3. waitingfor hpc said...
no - let him sink - will be fun to see what tune he sings on here then. Maybe the one that goes ...' living in a box, a cardboard box....'
4. dohousescrashinthewoods said...
Or "hindsight is 20-20 vision".. =)
5. harold said...
CHORUS
Great minds against themselves conspire
And shun the cure they most desire.
DIDO [Cupids appear in the clouds o're her tomb]
Thy hand, Belinda, darkness shades me,
On thy bosom let me rest,
More I would, but Death invades me;
Death is now a welcome guest.
When I am laid in earth, May my wrongs create
No trouble in thy breast;
Remember me, but ah! forget my fate.
Dido and Aeneas. Music composed by Henry Purcell. Libretto by Nahum Tate
Too highbrow for GS?
6. rich said...
>> dohousescrashinthewoods said...
>> I hope the warning tremors from the US, rising global interest rates and the myriad other signals
>> are persuading you that the people you enjoyed teasing do have a point and would (hopefully still)
>> prefer to see you out of trouble.
The only way he's getting out of trouble would be to sell his overinflated portfolio to others.
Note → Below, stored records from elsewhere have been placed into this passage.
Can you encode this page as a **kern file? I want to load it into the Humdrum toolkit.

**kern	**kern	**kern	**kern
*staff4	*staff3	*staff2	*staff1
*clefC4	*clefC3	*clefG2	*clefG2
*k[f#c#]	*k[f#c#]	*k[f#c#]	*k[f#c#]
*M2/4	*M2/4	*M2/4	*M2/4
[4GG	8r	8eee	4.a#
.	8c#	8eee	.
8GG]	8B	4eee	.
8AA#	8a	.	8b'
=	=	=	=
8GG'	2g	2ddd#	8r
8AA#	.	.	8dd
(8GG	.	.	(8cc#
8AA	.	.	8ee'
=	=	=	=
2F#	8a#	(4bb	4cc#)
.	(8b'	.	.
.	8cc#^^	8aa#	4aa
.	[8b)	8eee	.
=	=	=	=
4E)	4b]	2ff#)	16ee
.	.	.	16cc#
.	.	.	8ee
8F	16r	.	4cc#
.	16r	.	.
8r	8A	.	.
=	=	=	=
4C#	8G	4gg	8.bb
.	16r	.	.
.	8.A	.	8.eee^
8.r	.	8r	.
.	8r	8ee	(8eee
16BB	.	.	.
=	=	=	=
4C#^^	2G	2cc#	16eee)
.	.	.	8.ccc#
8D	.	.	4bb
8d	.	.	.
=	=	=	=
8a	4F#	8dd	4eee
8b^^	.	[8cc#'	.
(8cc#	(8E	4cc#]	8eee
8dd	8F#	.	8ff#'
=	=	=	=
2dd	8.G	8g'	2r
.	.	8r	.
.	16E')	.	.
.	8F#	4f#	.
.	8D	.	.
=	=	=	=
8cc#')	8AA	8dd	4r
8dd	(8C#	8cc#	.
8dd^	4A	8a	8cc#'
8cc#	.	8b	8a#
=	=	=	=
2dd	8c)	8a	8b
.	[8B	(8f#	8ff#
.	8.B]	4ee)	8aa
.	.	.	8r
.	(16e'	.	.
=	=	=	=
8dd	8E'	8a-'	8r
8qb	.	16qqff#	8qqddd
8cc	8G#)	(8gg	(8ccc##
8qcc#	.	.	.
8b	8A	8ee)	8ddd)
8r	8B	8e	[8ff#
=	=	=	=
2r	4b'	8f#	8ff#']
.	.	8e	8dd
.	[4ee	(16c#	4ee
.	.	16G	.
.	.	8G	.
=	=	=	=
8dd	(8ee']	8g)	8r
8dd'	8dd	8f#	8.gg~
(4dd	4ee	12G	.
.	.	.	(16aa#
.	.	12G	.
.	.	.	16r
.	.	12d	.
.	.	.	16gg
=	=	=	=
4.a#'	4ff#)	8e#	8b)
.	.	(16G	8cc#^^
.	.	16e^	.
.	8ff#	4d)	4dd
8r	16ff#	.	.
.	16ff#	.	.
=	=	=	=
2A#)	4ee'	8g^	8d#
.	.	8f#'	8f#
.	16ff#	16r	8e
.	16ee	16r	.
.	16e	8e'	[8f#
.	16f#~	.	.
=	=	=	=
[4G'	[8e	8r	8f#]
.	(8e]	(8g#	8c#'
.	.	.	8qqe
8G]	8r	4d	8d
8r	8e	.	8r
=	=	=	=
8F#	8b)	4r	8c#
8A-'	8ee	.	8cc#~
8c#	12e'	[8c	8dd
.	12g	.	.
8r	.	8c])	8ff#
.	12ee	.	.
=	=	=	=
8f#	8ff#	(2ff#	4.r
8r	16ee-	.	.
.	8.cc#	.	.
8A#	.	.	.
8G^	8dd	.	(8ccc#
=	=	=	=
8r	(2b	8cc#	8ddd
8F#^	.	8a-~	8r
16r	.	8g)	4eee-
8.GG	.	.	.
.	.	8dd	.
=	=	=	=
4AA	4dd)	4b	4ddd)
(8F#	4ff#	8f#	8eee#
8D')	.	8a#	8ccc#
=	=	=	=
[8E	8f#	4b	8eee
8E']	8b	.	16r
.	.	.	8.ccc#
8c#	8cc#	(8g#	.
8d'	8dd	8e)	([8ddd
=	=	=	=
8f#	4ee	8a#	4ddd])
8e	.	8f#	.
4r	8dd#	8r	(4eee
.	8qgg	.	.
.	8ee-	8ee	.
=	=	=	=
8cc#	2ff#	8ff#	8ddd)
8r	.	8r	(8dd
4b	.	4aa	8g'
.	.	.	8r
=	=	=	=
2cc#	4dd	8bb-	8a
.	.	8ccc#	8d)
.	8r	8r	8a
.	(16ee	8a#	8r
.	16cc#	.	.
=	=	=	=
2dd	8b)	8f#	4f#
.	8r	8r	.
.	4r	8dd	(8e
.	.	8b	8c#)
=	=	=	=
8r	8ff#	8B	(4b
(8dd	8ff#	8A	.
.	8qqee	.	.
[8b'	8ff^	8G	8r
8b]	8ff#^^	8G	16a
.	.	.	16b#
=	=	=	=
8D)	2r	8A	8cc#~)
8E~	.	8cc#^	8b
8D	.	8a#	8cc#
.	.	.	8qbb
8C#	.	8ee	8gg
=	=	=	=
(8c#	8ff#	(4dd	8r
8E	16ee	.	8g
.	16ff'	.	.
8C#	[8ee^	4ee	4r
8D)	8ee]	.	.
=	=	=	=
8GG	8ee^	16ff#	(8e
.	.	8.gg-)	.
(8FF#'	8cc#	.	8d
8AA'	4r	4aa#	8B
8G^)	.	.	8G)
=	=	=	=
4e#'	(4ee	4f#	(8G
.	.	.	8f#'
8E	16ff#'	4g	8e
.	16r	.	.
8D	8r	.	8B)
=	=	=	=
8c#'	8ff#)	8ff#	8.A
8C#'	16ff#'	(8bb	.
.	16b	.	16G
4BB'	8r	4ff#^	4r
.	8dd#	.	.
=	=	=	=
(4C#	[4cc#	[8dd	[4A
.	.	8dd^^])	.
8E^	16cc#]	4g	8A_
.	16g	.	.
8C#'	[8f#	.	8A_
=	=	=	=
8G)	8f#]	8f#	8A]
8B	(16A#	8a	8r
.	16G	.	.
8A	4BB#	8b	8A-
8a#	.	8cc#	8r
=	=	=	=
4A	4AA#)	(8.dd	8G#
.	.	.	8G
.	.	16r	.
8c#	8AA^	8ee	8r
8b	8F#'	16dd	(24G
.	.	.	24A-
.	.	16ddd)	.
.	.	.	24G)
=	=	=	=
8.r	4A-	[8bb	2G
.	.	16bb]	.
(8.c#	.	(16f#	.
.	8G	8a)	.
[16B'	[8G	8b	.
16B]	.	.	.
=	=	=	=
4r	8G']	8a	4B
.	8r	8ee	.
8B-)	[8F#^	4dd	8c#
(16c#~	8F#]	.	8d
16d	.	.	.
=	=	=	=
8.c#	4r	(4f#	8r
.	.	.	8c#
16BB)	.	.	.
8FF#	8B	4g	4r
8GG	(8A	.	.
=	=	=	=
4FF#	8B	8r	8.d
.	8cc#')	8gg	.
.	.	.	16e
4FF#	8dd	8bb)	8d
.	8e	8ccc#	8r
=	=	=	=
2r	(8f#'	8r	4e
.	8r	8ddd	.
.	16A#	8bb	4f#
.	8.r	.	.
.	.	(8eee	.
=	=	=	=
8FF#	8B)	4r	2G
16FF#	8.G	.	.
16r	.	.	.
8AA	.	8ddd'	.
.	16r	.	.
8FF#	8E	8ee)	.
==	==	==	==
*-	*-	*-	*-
That means someone we know to be greedy and obnoxious benefiting at the expense of a more-complete stranger who may actually be a nice person.
Given the odds, I'd rather not start taking sides on his behalf.
7. Timbuk3 said...
I love this article, especially the bit with the CEO of Toll Brothers telling investors 3mths ago that the market was poised to rebound and then being so surprised when it didn't happen.
To paraphrase Mandy Rice Davies ' He would say that wouldn't he' Why do investors believe this is it because they want to?
8. inbreda said...
I wont have a pop at GS, but webmaster - do you think it would be possible to construct a part of the site for 'most disasterous comments' where we can look back at the worst of the worst..... "There is no way that house prices will rise any further - I'd bet my Jon Thomas on it", posted by overoptimistic on Jan 2001, for example. Poke fun at the Bulls and the Bears alike.
??
9. talking rot said...
Webmaster
Inbreda has a superb idea. I'd even volunteer to trawl through the archives myself. I'd especially like to drag up some comments from a Blogger called "caesium".
Alas, much of the archive records the comments made but not the author. But hey, who is interested in scoring points. Most of the bears on this site (including me) expected the crash would start in 2005 and we were wrong. But I would like like to see some of the comments made by bulls.
Can any one recall what constituted a crash? Was it 20% over 2 years or was it 40% over the medium term in real values?